▸ **Problems to solve**:
1) In the forum thread, what reason did the Egyptian friend give for starting to wear the scarf at the age of 40?
2) Reproduce the forum thread word for word, between "I have made" and "(Jan 14, 2008)", inclusive.

▸ **Document**:
· · · · · · ·

Are they a bit like the BNP in the UK? A small party with a loud mouth which will never get voted in or are they bigger than that?


----------



## MaidenScotland (Jun 6, 2009)

No problems lol, yes the muslim brotherhood are big in Egypt and are actively trying to get seats in parliment. Mubarak has outlawed them but when the american president came he insisted that members were allowed to go to his speach, if memory serves me right I believe he insisted they have 5 seats for the speach. Here in Cairo I probably see more of the political side of things than you down on the red sea resorts. In the last two years I have seen the scarf being worn more and more by young girls and an Egyptian friend of mine has suddenly started wearing it at the age of 40, I asked her why and her reply was Peer pressure.
I do not want to get into a debate about the rights and wrongs of this, I live in a Muslim world and I am quiet happy to live by the laws of the land


----------



## MaidenScotland (Jun 6, 2009)

I have made a few enquiries and the law used to be that you had to be an Egyptian to buy freehold, this law was brought in to protect poorer Egyptians who might have seen their properties bought up by rich Gulf Arabs. The law was then changed and if you bought substantial property it could be bought for freehold, still in keeping with helping poorer Egyptians keep hold of their homes. My boss owns the apartment I am in, it's not leasehold and he is not Egyptian but it is a very substanial apartment and maybe he is over the threshold for lease/free hold. I have a friend who owns a substantial property in el Gouna freehold bought from Orascom. This information comes from an Egyptian architect and may not be 100% accurate but probably better information than you would get in the street.
I


----------



## queenie40something (Jan 14, 2008)

Hi there are no problems with a non Egyptian buying outside Sinai but there are certain restrictions that apply that do not apply to Sharm for instance if you bought outside Sinai there is a 5 year restriction on you being able to sell your property, you can only buy 2 properties and they must not exceed 4000 sq m each etc.


----------

· · · · · · ·

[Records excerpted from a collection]

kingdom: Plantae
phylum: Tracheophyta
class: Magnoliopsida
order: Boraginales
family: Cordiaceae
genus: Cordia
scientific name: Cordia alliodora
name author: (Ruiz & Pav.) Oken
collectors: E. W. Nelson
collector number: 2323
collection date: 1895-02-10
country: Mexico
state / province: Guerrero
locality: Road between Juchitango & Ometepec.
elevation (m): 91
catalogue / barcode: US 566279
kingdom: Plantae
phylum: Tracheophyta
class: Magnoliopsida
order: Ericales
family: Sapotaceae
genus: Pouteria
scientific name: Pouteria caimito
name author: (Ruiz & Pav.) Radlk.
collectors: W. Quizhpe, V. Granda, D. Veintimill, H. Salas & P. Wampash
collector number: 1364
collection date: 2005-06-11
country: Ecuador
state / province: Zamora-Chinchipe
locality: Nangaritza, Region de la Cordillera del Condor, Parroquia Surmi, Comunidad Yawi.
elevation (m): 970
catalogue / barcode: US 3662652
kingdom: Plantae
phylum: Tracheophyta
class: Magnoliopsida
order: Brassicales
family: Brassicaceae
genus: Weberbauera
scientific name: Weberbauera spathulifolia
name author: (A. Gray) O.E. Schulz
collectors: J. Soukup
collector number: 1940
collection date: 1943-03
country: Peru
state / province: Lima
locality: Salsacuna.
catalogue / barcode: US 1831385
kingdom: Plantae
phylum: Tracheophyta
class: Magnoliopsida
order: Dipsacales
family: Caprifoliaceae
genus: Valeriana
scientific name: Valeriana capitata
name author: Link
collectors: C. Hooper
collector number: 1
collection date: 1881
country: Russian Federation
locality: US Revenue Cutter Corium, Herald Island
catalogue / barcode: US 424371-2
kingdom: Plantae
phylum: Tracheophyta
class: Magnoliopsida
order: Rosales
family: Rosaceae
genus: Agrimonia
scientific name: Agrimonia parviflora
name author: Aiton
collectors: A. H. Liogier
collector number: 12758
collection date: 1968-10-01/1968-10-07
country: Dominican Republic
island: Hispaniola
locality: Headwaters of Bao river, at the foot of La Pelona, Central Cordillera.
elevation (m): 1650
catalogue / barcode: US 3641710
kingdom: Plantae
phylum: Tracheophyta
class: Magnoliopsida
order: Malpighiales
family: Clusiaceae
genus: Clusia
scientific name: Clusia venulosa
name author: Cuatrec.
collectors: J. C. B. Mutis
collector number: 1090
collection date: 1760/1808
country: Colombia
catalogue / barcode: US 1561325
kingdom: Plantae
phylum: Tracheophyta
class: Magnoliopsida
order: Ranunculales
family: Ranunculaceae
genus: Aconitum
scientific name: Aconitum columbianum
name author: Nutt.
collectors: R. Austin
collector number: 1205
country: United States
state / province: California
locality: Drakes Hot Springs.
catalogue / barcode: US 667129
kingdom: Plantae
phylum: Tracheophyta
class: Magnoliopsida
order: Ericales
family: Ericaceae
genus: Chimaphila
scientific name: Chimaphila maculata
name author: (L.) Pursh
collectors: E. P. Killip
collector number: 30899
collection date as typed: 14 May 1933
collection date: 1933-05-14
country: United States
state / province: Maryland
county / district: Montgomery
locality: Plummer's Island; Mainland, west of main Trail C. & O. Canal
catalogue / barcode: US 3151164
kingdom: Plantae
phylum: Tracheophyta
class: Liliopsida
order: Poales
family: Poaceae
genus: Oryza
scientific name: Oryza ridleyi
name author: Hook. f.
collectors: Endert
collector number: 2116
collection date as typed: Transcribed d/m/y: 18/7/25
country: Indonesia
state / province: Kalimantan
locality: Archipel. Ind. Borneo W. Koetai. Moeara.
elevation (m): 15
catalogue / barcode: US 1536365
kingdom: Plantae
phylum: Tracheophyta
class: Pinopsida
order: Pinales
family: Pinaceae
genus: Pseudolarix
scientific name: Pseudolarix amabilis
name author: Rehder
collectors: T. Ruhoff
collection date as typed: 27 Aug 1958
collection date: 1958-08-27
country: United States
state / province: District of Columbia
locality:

· · · · · · ·

▸ **Responses to the exercise**:
1) Peer pressure.

2)
I have made a few enquiries and the law used to be that you had to be an Egyptian to buy freehold, this law was brought in to protect poorer Egyptians who might have seen their properties bought up by rich Gulf Arabs. The law was then changed and if you bought substantial property it could be bought for freehold, still in keeping with helping poorer Egyptians keep hold of their homes. My boss owns the apartment I am in, it's not leasehold and he is not Egyptian but it is a very substanial apartment and maybe he is over the threshold for lease/free hold. I have a friend who owns a substantial property in el Gouna freehold bought from Orascom. This information comes from an Egyptian architect and may not be 100% accurate but probably better information than you would get in the street.
I


----------



## queenie40something (Jan 14, 2008)